La perte des sens

Hélène Laberge
Autrefois, le regard rayonnait vers l'objet, l'embrassant littéralement des yeux. À l'ére du show, notre regard dépend d'interfaces qui nous voilent le réel.
Parmi les maîtres auxquels on peut s'en remettre pour concevoir le juste équilibre entre les exercices du corps et ceux de l'esprit en éducation, Rabelais, qui le croirait, est l'un des plus convaincants. Peut-être parce qu'il était médecin et qu'il avait longuement exercé son esprit critique à l'égard d'un Moyen Âge un peu trop ascétique. L'emploi des journées de Gargantua est un grand texte pédagogique. On y trouve abondance de précisions sur les sports, les jeux et les exercices intellectuels qui formeront l'homme harmonieux, mais on y trouve aussi, chose plus rare dans les écrits de ce genre, plus rare encore dans la journée des écoliers, une invitation à nourrir les sens en entrant en contact avec le monde par leur intermédiaire.

«À peine levés, Gargantua et son maître considèrent l'état du ciel: ils admirent et surtout ils étudient la voûte céleste, ils notent les différentes positions des étoiles. Le soir, avant de se livrer au sommeil, ils reprendront les mêmes observations.[…]

Avant le souper, pour rentrer au logis, on traverse la campagne, et on fait de la botanique en passant «par quelques prez ou aultres lieux herbus, visitans les arbres et plantes; les conferens avec les livres des anciens qui en ont escript... et en emportans les pleines mains au logis...» 1

En attachant une telle importance à l'éducation des sens, Rabelais indiquait le remède à un mal, devenu aigu, dont on avait déjà lieu de craindre les effets à son époque. Ce mal c'est la perte des sens. Dans The Measure of Reality, Alfred W. Crosby montre comment la pantométrie, l'habitude de tout mesurer, a permis à l'œil de se substituer aux autres sens.2 On pourrait en conclure que, pendant ce temps, la vision s'enrichissait. Elle se transformait certes mais rien n'indique que cette transformation compensait l'atrophie des autres sens.

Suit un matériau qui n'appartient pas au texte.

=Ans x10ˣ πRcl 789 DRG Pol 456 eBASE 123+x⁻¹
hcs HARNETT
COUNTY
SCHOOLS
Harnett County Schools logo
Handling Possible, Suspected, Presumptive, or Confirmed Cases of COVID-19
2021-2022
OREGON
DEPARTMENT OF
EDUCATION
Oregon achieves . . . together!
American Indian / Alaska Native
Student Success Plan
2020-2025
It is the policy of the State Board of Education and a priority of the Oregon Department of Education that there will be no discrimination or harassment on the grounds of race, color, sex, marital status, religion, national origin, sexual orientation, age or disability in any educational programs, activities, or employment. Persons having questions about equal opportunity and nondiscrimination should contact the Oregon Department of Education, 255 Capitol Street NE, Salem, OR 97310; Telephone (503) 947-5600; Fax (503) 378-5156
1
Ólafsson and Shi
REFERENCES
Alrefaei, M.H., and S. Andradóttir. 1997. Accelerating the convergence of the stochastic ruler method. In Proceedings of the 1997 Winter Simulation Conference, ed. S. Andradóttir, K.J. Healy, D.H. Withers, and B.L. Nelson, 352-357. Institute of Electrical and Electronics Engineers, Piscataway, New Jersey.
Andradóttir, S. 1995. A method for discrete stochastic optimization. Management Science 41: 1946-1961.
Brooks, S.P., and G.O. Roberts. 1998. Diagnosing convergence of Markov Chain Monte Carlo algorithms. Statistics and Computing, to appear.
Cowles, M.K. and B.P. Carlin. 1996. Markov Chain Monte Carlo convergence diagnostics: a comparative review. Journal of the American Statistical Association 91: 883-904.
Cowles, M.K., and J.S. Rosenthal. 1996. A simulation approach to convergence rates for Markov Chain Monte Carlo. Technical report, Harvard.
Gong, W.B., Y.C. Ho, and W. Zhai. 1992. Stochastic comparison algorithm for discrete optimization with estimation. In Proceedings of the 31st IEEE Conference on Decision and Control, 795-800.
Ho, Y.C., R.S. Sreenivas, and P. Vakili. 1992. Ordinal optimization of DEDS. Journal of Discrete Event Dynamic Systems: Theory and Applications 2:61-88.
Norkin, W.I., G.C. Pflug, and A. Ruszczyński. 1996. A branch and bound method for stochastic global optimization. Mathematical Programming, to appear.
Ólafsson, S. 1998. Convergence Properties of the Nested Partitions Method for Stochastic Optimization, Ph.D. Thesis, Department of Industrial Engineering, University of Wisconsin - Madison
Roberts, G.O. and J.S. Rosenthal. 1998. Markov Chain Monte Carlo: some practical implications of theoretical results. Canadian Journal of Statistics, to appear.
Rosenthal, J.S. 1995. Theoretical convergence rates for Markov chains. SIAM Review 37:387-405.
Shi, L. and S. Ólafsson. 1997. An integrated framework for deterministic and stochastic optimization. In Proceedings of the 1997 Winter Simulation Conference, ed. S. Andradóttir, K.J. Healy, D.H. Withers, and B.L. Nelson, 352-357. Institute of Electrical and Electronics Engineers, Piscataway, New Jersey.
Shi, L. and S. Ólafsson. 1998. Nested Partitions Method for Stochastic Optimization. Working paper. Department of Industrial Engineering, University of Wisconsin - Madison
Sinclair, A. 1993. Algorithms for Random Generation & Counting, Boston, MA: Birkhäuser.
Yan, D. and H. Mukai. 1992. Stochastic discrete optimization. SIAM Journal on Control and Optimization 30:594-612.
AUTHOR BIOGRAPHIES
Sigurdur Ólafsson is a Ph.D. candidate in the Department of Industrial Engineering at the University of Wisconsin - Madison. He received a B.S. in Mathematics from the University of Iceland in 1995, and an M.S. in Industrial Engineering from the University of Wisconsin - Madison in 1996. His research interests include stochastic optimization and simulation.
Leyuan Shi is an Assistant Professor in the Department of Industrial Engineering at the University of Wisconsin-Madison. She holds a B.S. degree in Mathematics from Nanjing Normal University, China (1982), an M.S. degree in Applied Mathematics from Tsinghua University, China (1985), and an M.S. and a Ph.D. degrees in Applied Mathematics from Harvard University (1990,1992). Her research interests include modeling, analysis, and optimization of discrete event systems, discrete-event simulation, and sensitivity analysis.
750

C'est à cette transformation de l'œil, du regard plus précisément, que s'intéresse Ivan Illich, dans La perte des sens, paru en 2004, peu de temps après sa mort. Il note au passage quelques rares études sur l'évolution des sens: «Des douzaines de mots recouvrant les nuances de la perception sont tombés en désuétude. En ce qui concerne les fonctions du nez, il s'est trouvé quelqu'un pour dénombrer les victimes : sur les cent cinquante-huit mots allemands indiquant les variations de l'odeur employés par les contemporains de Dürer, trente-deux seulement sont encore utilisés.»3

Le temps de Dürer est proche de celui de Rabelais. À cette époque, nous apprend Illich dans ses considérations sur l'évolution du régime optique, la distance entre l'œil et le monde s'est déjà accrue. Ilich distingue quatre grands régimes optiques :

«Dans le régime antique, le regard rayonne depuis la pupille pour embrasser un objet, se fondre avec lui, au point que l'œil est teinté aux couleurs de l'objet. La fin de ce régime d'un regard qui embrasse tout commence dans l'Égypte des Fatimides, autour de l'an mil.» 4

Il faut prendre ici le verbe embrasser dans son sens littéral. Il ne s'agit pas d'une métaphore. Les opticiens antiques, Euclide en particulier, imaginaient le regard sous la forme d'un cône dont la base touchait, embrassait littéralement l'objet. D'où une éthique du regard qui inspire ce commentaire à Illich. «Je ne puis faire autrement que de traiter de ce regard quand je parle de l'amitié médiévale à mes étudiants. Freud aidant, il leur est difficile d'imaginer comment Diane de Vérone pouvait embrasser de ses chastes regards frère Jourdain de Saxe. » 5

Mais déjà à cette époque, la vision était devenue plus abstraite. Dans le second régime optique, le régime scolastique, le regard demeure actif, «mais la vision n'intervient plus où se trouve l'objet: l'œil a désormais le pouvoir d'extraire des universaux des formes que les choses émettent par leur rayonnement. […] Un troisième régime naît de l'union du regard et de l'objet à l'aube de la Renaissance; de plus en plus l'œil est perçu comme un instrument sur le modèle d'une caméra, d'un appareil photographique, dont diverses techniques permettent d'étendre la portée. […] Le quatrième âge est celui du show, un âge au cours duquel l'œil devient dépendant de l'interface (nos écrans) plutôt que de l'imagination.» 6

Nous ne créons plus les images, nous entrons dans le show qui les rassemble. L'idée d'une nécessaire éducation des sens a perdu toute pertinence, puisque l'œil n'embrasse plus les objets et les êtres, que la bouche elle-même ne les embrasse que par procuration, par l'intermédiaire du show qui en a suggéré l'idée et le modèle. Notre regard ne nous appartenant plus, nous n'en avons plus la responsabilité.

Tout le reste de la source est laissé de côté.